■ **TASK DESCRIPTION**
Report each line of the records below that holds the word "August".

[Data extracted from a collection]

Content starts

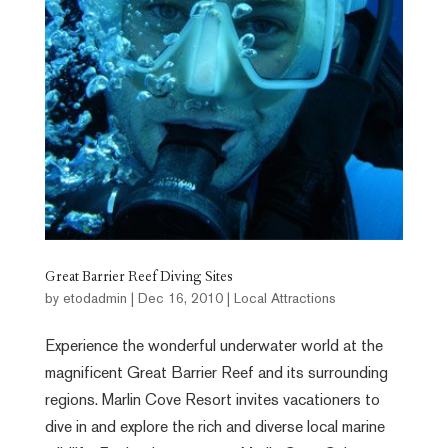
Great Barrier Reef Diving Sites
by
etodadmin
|
Dec 16, 2010
|
Local Attractions
Experience the wonderful underwater world at the
magnificent Great Barrier Reef and its surrounding
regions. Marlin Cove Resort invites vacationers to
dive in and explore the rich and diverse local marine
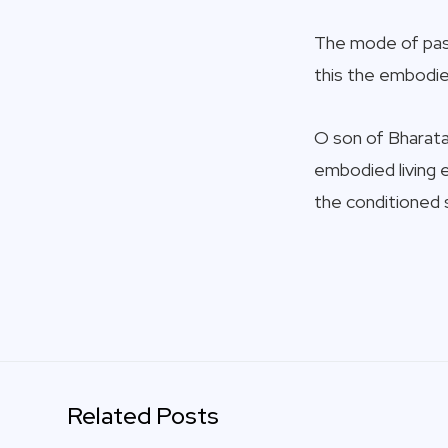
The mode of pass
this the embodied
O son of Bharata,
embodied living e
the conditioned 
Related Posts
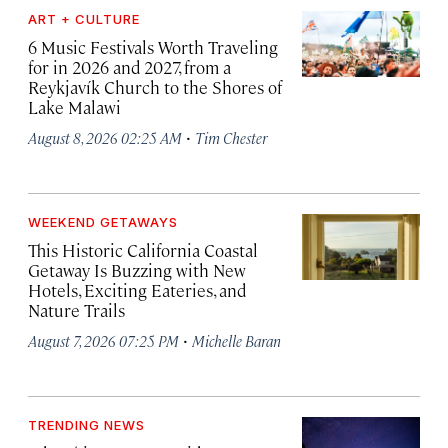
ART + CULTURE
6 Music Festivals Worth Traveling
for in 2026 and 2027, from a
Reykjavík Church to the Shores of
Lake Malawi
·
August 8, 2026 02:25 AM
Tim Chester
WEEKEND GETAWAYS
This Historic California Coastal
Getaway Is Buzzing with New
Hotels, Exciting Eateries, and
Nature Trails
·
August 7, 2026 07:25 PM
Michelle Baran
TRENDING NEWS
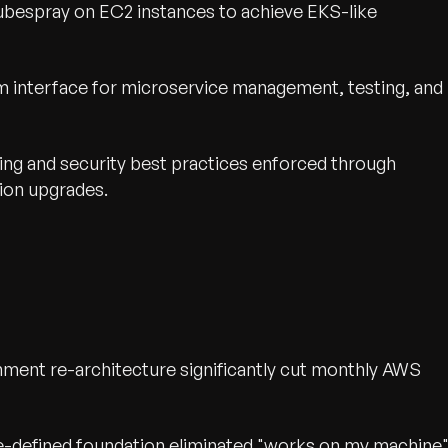
bespray on EC2 instances to achieve EKS-like
 interface for microservice management, testing, and
ing and security best practices enforced through
ion upgrades.
nment re-architecture significantly cut monthly AWS
e-defined foundation eliminated "works on my machine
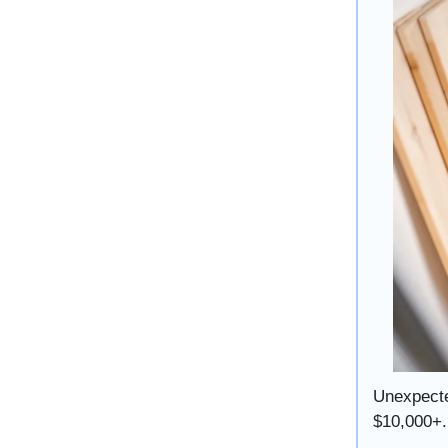
Unexpecte
$10,000+.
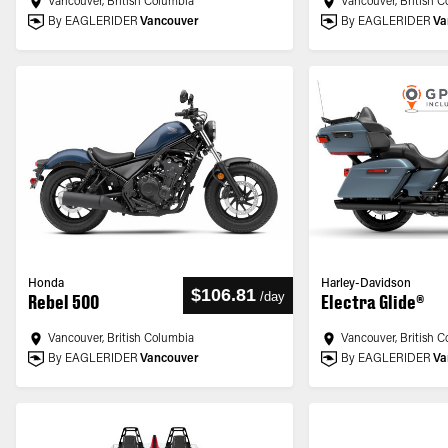
Vancouver, British Columbia
Vancouver, British 
By EAGLERIDER
Vancouver
By EAGLERIDER
Va
Honda
Harley-Davidson
$106.81
/
day
Rebel 500
Electra Glide®
Vancouver, British Columbia
Vancouver, British 
By EAGLERIDER
Vancouver
By EAGLERIDER
Va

Content ends

■ **EXERCISE RESULT**
August 8, 2026 02:25 AM
August 7, 2026 07:25 PM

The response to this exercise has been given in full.